Résultat, pour la Cour des comptes, le statut d'EPIC empêche le conseil d'administration de la SNCF d'être suffisamment autonome, "à commencer par l'approbation de la nomination des dirigeants et de la stratégie". Le statut de société anonyme contribuerait au contraire «à créer les conditions d'une véritable autonomie de gestion, nécessaire à l'amélioration de la productivité et au redressement de la situation financière ».

Pour la Cour, la productivité de la SNCF est en effet« insuffisamment corrélée à son contexte économique». Selon elle, "elle a beaucoup moins progressé que ses pairs en Suisse ou en Allemagne au cours des 15 dernières années en termes d'unités transportés par salarié et est restée étale en termes de circulation des trains par salarié".

Une affirmation qui a fait réagir le président du directoire de la SNCF, Guillaume Pepy.
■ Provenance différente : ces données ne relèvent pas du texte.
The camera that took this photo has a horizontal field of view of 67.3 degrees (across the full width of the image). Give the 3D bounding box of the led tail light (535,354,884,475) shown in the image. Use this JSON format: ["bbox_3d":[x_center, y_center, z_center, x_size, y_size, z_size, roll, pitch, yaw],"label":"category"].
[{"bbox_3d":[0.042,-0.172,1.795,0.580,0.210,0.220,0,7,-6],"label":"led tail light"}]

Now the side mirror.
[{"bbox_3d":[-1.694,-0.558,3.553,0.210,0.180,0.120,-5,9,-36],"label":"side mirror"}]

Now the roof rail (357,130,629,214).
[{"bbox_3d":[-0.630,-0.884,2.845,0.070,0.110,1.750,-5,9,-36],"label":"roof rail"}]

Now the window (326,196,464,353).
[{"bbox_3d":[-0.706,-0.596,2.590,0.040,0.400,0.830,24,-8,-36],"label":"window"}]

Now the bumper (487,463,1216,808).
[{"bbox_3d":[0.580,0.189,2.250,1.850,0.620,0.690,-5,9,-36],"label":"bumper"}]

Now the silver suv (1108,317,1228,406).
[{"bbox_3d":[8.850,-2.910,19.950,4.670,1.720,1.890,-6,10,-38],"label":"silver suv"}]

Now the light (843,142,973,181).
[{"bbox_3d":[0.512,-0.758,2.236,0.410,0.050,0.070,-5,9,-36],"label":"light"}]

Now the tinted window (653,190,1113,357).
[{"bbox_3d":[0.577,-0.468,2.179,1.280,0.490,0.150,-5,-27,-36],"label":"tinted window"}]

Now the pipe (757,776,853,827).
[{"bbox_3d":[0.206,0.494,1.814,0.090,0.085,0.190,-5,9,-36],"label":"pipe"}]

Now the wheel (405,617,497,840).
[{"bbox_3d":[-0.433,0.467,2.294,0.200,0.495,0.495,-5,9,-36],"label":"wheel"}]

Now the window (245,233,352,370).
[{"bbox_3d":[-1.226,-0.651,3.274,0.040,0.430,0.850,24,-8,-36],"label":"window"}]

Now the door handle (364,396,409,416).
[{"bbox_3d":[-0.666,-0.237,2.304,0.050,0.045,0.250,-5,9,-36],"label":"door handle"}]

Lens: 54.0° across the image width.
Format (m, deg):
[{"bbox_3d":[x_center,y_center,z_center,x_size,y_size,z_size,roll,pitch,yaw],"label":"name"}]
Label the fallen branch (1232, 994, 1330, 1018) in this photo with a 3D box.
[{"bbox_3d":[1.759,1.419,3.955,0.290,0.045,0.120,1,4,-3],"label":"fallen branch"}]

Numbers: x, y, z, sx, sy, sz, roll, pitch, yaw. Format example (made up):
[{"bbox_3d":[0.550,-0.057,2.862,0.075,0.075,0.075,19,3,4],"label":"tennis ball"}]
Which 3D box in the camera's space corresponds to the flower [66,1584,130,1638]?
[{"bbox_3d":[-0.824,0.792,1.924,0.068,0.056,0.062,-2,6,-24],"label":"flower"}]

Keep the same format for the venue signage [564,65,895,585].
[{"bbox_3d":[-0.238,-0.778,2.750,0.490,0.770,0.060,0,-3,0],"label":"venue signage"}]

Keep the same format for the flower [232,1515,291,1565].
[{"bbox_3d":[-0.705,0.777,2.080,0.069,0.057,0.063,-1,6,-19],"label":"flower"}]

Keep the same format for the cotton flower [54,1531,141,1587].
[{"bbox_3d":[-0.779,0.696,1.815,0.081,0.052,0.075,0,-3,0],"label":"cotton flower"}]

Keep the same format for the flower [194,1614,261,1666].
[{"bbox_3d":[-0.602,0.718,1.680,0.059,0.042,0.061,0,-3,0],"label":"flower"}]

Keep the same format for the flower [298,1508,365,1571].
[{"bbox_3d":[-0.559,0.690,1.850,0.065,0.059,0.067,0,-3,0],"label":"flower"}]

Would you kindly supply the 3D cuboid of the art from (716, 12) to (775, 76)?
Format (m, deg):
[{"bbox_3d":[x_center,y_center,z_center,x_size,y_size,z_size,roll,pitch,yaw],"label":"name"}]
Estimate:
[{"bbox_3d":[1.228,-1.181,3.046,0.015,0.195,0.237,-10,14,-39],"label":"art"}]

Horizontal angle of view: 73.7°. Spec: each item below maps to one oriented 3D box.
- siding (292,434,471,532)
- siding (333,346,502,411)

Ce dernier a émis des réserves concernant l'appréciation de la Cour de la productivité du groupe et a apporté d'autres chiffres de comparaison avec les chemins de fer suisse et allemand.

"La Cour note par exemple un gain de productivité de 21 % des chemins de fer allemands depuis 2008. Or, selon des données publiques émanant de la Deutsche Bahn il apparaît que le ratio unités kilométriques sur le nombre d'agents hors ceux affectés à l'infrastructure, serait au contraire en baisse de 12 % entre 2008 et 2015. Pour les chemins de fer suisses, le gain de productivité sur cette même période serait à 8,1 %", a-t-il indiqué.

Concernant la recommandation de la Cour de modifier le statut de la SNCF, Guillaume Pepy a indiqué qu'il ne lui appartenait pas de se prononcer sur ce sujet. Il a néanmoins ajouté qu'il "observait simplement que la loi du 4 août 2014 portant réforme ferroviaire, a pourvu SNCF à l'égard de SNCF Mobilités et de SNCF Réseau, d'attributions identiques à celles qu'exerce une société-mère sur ses filiales au sens de l'article L.233-1 du Code de Commerce".